## EXCERPT
Mr. Conroy,
I’ve just finished your book, "My Losing Season." In the inescapable clutch that my life has become I cannot help but grip your words and memories as if they were my own. I too, was a basketball player, having only reached the high school level and quite humbly, finding myself on the bench with the "Green Weenies." My athletic prowess loomed in my head, never showing itself to my coach and only occasionally to my teammates in a pick up game. We lost the championship my senior year, beaten by three man screens and a sharp-shooter named Simpkins. Our team was better than his was, but in no way did we have anyone who could match him.
I want to write Mr. Conroy. I’ve much to share, having realized this only now in the past months. If I may, I want to share a moment with you; a moment in my senior year, a bizarre series of events that lead to this moment I chose to represent the many years I spent as a young boy idolizing Kareem Abdul-Jabbar, John Lucas, Dan Issell and Earvin Johnson.
As tradition would have it, our Senior Ditch Day was coming up and we made plans to escape to Mt. Charleston, north of Las Vegas. Both of my parents were educators and strong disciplinarians in their own right. As the day approached, I began to feel uneasy about my compliance to tradition and decided not to go. At least 4 members of my team did tempt fate, speeding down the slopes of the only snow within 100 miles of Vegas.
The school administration didn’t understand the need for Senior Ditch Day and like administrations past they calmly suspended the 4 members from our next home game. They were allowed to practice but they couldn’t suit up. It was a league game against a lesser-skilled opponent, but one that might be in jeopardy now that all of our leading scorers and our tandem of six-four big men other teams came to fear would be absent.

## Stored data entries
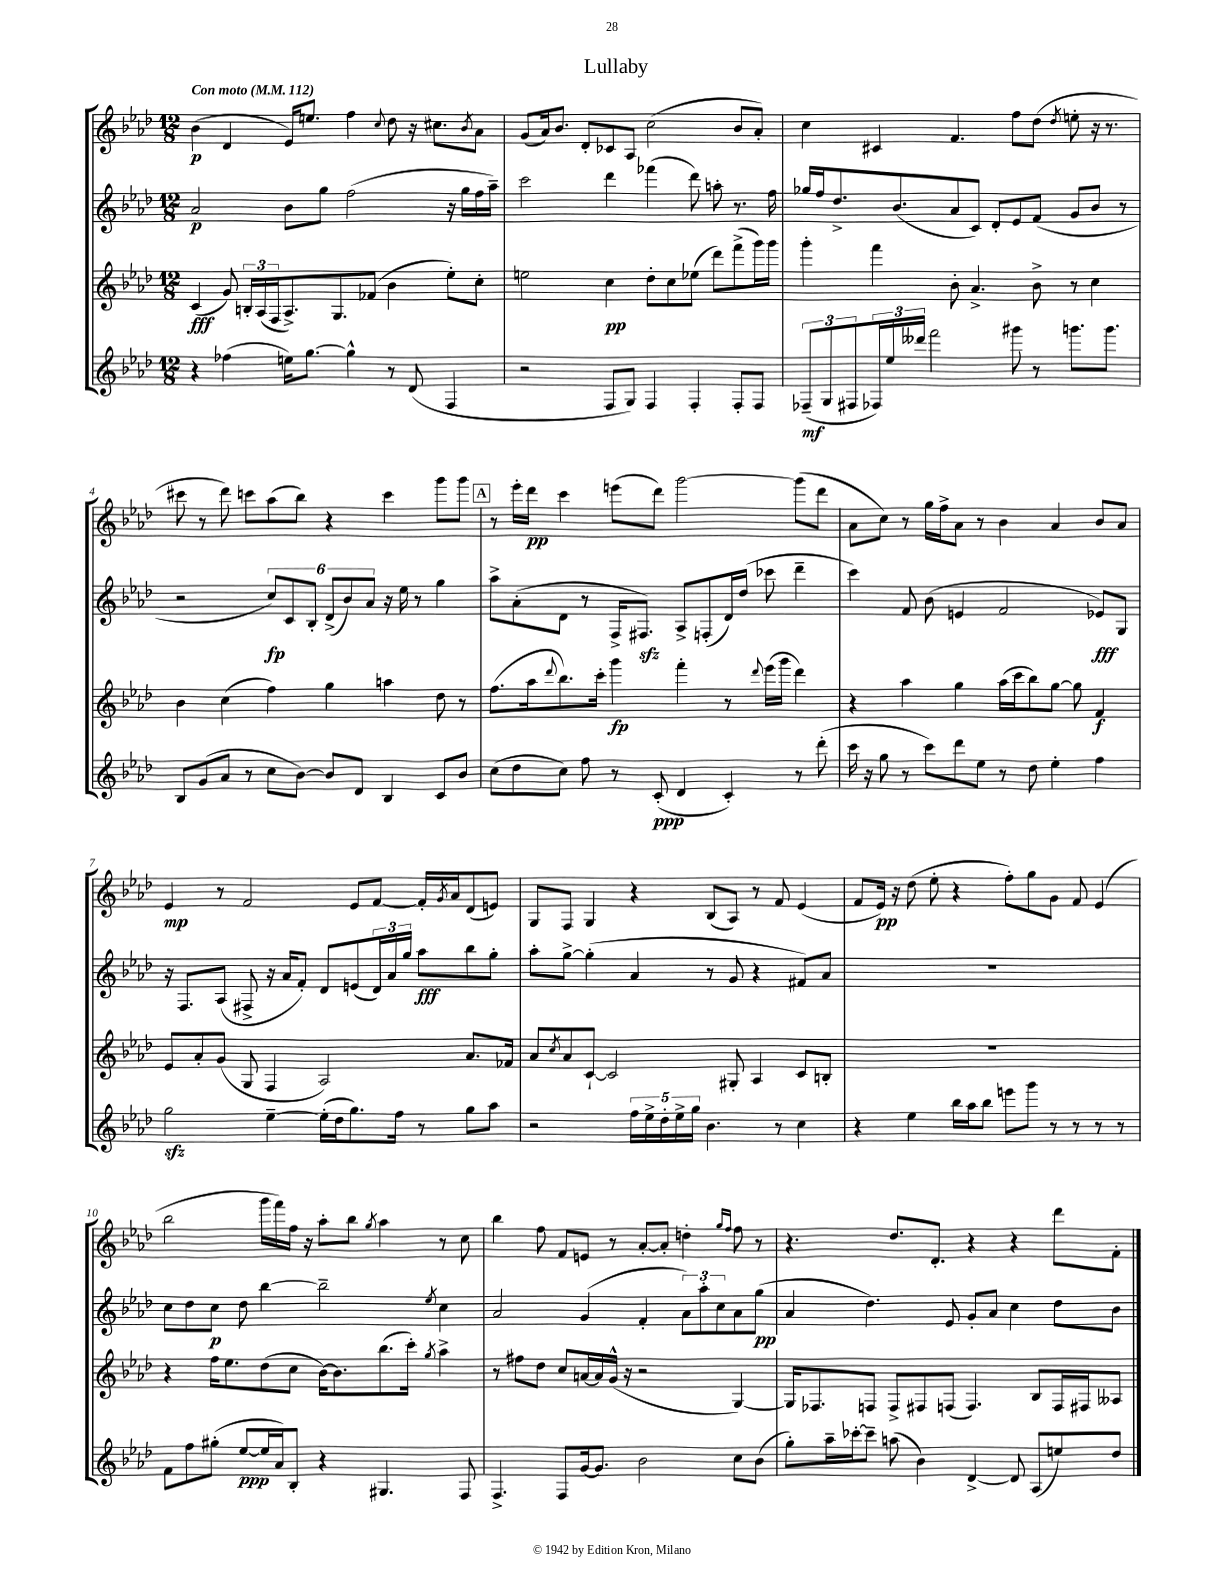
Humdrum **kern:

**kern	**kern	**kern	**kern
*staff4	*staff3	*staff2	*staff1
*clefG2	*clefG2	*clefG2	*clefG2
*k[b-e-a-d-]	*k[b-e-a-d-]	*k[b-e-a-d-]	*k[b-e-a-d-]
*M12/8	*M12/8	*M12/8	*M12/8
*MM112	*MM112	*MM112	*MM112
4r	(4c	2a-	(4b-
(4ff-	8g)	.	4d-
.	24B'	.	.
.	(24A-	.	.
.	24F	.	.
16ee)	8.A-^)	8b-	16e-)
[8.gg	.	.	8.ee
.	.	8gg	.
.	8.G	.	.
4gg^^]	.	(2ff	4ff
.	(8f-	.	.
.	.	.	8qqcc
8r	4b-	.	8dd-
(8d-	.	.	16r
.	.	.	8.cc#
4F	8ee-')	16r	.
.	.	16gg	.
.	.	.	8qb-
.	8cc'	16ff	8a-
.	.	16aa-~)	.
=	=	=	=
2r	2ee	2ccc	(8g
.	.	.	16a-)
.	.	.	8.b-
.	.	.	8d-'
8F	4cc	4ddd-	8c-
8G)	.	.	8A-
4F	8dd-'	(4fff-	(2cc
.	8cc	.	.
4F'	(8ee-	8ddd-)	.
.	8ddd-)	8aa'	.
8F'	(8fff^	8.r	8b-
8F	16ggg)	.	8a-')
.	16ggg	16ff	.
=	=	=	=
(12F-~	4ggg'	16gg-	4cc
.	.	16ff	.
12G	.	.	.
.	.	8.dd-^	.
12F#	.	.	.
24F-)	4fff	.	4c#
24ee-	.	.	.
.	.	(8.b-	.
24ddd--	.	.	.
2fff	.	.	.
.	8b-'	8a-	4.f
.	4.a-^	8c)	.
.	.	8d-'	.
8ggg#	.	8e-	8ff
8r	8b-^	(8f	(8dd-
.	.	.	8qdd-
8.ggg	8r	8g	8ee'
.	4cc	8b-	16r
8.ggg	.	.	8.r
.	.	8r	.
=	=	=	=
8B-	4b-	2r	8ccc#
(8g	.	.	8r
8a-	(4cc	.	8ddd-)
8r	.	.	8ccc
8cc	4ff)	12cc)	(8aa-
.	.	12c	.
[8b-)	.	.	8bb-)
.	.	12B-'	.
8b-]	4gg	(12d-^	4r
.	.	12b-)	.
8d-	.	.	.
.	.	12a-	.
4B-	4aa	16r	4ccc
.	.	16ee-	.
.	.	8r	.
8c	8dd-	4gg	8ggg
8b-	8r	.	8ggg
=	=	=	=
(8cc	(8.ff	8aa-^	8r
8dd-	.	(8a-'	16eee-'
.	16aa-	.	16ddd-
.	8qqddd-	.	.
8cc)	8.bb-)	8d-	4ccc
8ff	.	8r	.
.	16ccc'	.	.
8r	4ggg	16F^	(8eee
.	.	8.F#)	.
(8c'	.	.	8ddd-)
4d-	4fff'	8A-^	[2ggg
.	.	(8F'	.
4c')	8r	16d-)	.
.	.	(16dd-	.
.	8qqddd-	.	.
.	(16eee-	8ccc-	.
.	16ggg	.	.
8r	4ddd-)	4ddd-~	(8ggg]
(8ddd-'	.	.	8ddd-
=	=	=	=
16ccc	4r	4ccc)	8a-
16r	.	.	.
8gg	.	.	8cc)
8r	4aa-	8f	8r
8ccc)	.	(8b-	16gg
.	.	.	16ff^
8ddd-	4gg	4e	8a-
8ee-	.	.	8r
8r	(16aa-	2f	4b-
.	16ccc	.	.
8dd-	8bb-)	.	.
4ee-'	[8gg	.	4a-
.	8gg]	.	.
4ff	4f	8e-)	8b-
.	.	8G	8a-
=	=	=	=
2gg	8e-	16r	4e-
.	.	8.F	.
.	8a-'	.	.
.	(8g	(8A-	8r
.	8G	8F#^	2f
[4ee-~	4F	16r	.
.	.	16a-	.
.	.	8f')	.
(16ee-']	2A-)	8d-	.
16dd-	.	.	.
8.gg)	.	(8e	8e-
.	.	24d-)	[8f
.	.	24a-	.
16ff	.	.	.
.	.	24gg	.
8r	.	8aa-	16f']
.	.	.	8qg
.	.	.	16a-
8gg	8.a-	8bb-	(8d-
8aa-	.	8gg'	8e)
.	16f-	.	.
=	=	=	=
2r	8a-	8aa-'	8G
.	8qcc	.	.
.	8a-	[8gg^	8F
.	[8c`	(4gg']	4G
.	2c]	.	.
20ff	.	4a-	4r
20ee-^	.	.	.
20dd-'	.	.	.
20ee-^	.	.	.
20gg	.	.	.
4.b-	.	8r	(8B-
.	8G#'	8g	8A-)
.	4A-	4r	8r
8r	.	.	8f
4cc	8c	8f#)	(4e-
.	8B'	8a-	.
=	=	=	=
4r	1.r	1.r	8f
.	.	.	16e-)
.	.	.	16r
4ee-	.	.	(8dd-
.	.	.	8ee-'
16bb-	.	.	4r
16aa-	.	.	.
8bb-	.	.	.
8eee	.	.	8ff')
8ggg	.	.	8gg
8r	.	.	8g
8r	.	.	8f
8r	.	.	(4e-
8r	.	.	.
=	=	=	=
8f	4r	8cc	2bb-
8ff	.	8dd-	.
(8gg#'	16ff	8cc	.
.	8.ee-	.	.
[8ee-	.	8dd-	.
16ee-]	(8dd-	[4bb-	16ggg
16a-)	.	.	16fff)
8B-'	8cc	.	16ff
.	.	.	16r
4r	[16b-)	2bb-~]	8aa-'
.	8.b-]	.	.
.	.	.	8bb-
.	.	.	8qgg
4.G#	(8.bb-	.	4aa-
.	16ccc')	.	.
.	8qgg	8qee-	.
.	4aa-^	4cc	8r
8F	.	.	8cc
=	=	=	=
4.F^	8r	2a-	4bb-
.	8ff#	.	.
.	8dd-	.	8ff
8F	8cc	.	8f
[16g	[16a	(4g	8e
8.g]	16a]	.	.
.	(16g^^	.	8r
.	16r	.	.
2b-	2r	4f'	[8a-'
.	.	.	8a-']
.	.	12a-)	4dd'
.	.	12aa-'	.
.	.	12cc	.
.	.	.	16qqgg
.	.	.	16qqff
8cc	[4G)	8a-	8ff
(8b-	.	(8gg	8r
=	=	=	=
8gg')	16G]	4a-	4.r
.	8.F-	.	.
16aa-~	.	.	.
[16ccc-'	.	.	.
8ccc-~]	8F	4.dd-)	.
(8aa	8F^	.	8.dd-
4b-)	8F#	.	.
.	.	.	8.d-'
.	(8F	8e-	.
[4d-^	4.F)	8g'	4r
.	.	8a-	.
8d-]	.	4cc	4r
(8A-	8B-	.	.
8ee)	16F	8dd-	8ddd-
.	16F#	.	.
8dd-	8A--	8b-	8f'
==	==	==	==
*-	*-	*-	*-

## OBJECTIVE 1
Answer these questions about the letter to Mr. Conroy:
(a) What was the name of the sharp-shooter whose team beat the writer's team in the championship?
(b) Where did the seniors plan to go for Senior Ditch Day?
(c) From what were the four team members who went suspended?
## OBJECTIVE 2
Extend the letter to Mr. Conroy, picking up directly after its final sentence.

## WRITTEN REPLY 1
(a) Simpkins.
(b) Mt. Charleston, north of Las Vegas.
(c) Their next home game.

## WRITTEN REPLY 2
The coach put me into that game at the start of the second period: a reward of necessity and a nod of desperation, even though we were ahead by at least 8 points. The play that would define, in my own eyes, the abilities I possessed began with a rebound I grabbed near the opponent’s free-throw line. I spun around the opposing player to my back that I had deftly blocked out. I then proceeded up the court dribbling with my left hand. I was right handed but knew early in my junior year that I needed a left to be competitive at all. I used this left-handed dribble as a trick to catch opposing players off guard as I switched to my much more confident right. The young boy in front of me assumed the crouch position in his defensive defiance of me getting by him. I dribbled a couple of times with my left, faked left, crossed him up and started to shoot by him with my favored hand. He staggered and did what most would do and widened his stance as he began to fall backwards and gave me his bladelike leg firmly into my thigh. I grimaced and was by him.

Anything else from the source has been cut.